Text extractions by page

-------

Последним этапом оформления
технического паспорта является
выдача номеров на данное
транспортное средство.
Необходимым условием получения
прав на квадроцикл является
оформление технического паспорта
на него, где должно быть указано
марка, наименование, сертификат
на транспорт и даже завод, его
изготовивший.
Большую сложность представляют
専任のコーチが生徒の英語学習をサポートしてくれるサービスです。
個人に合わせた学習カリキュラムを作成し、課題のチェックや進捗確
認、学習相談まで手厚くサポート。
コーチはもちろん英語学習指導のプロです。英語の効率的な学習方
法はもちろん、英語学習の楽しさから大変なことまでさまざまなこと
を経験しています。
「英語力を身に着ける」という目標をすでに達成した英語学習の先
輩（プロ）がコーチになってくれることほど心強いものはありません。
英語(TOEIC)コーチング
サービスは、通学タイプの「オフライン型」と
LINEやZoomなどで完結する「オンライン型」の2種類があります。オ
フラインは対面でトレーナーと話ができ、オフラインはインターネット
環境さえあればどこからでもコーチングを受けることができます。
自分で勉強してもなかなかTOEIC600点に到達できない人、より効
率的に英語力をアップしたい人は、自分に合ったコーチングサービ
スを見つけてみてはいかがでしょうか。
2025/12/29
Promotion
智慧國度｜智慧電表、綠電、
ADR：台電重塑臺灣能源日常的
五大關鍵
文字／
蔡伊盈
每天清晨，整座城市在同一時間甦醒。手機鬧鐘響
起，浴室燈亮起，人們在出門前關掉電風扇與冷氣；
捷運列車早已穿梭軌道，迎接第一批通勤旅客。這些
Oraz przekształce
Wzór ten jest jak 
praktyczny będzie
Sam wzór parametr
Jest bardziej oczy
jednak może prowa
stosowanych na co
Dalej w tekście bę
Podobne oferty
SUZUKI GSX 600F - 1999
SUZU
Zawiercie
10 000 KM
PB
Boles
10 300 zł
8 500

-------

ASSIGNED TASK
Please set down the records again, unchanged, from the start of the records through the line that contains "LINEやZoomなどで完結する「オンライン型」の2種類があります。オ".

TASK RESULT
Последним этапом оформления
технического паспорта является
выдача номеров на данное
транспортное средство.
Необходимым условием получения
прав на квадроцикл является
оформление технического паспорта
на него, где должно быть указано
марка, наименование, сертификат
на транспорт и даже завод, его
изготовивший.
Большую сложность представляют
専任のコーチが生徒の英語学習をサポートしてくれるサービスです。
個人に合わせた学習カリキュラムを作成し、課題のチェックや進捗確
認、学習相談まで手厚くサポート。
コーチはもちろん英語学習指導のプロです。英語の効率的な学習方
法はもちろん、英語学習の楽しさから大変なことまでさまざまなこと
を経験しています。
「英語力を身に着ける」という目標をすでに達成した英語学習の先
輩（プロ）がコーチになってくれることほど心強いものはありません。
英語(TOEIC)コーチング
サービスは、通学タイプの「オフライン型」と
LINEやZoomなどで完結する「オンライン型」の2種類があります。オ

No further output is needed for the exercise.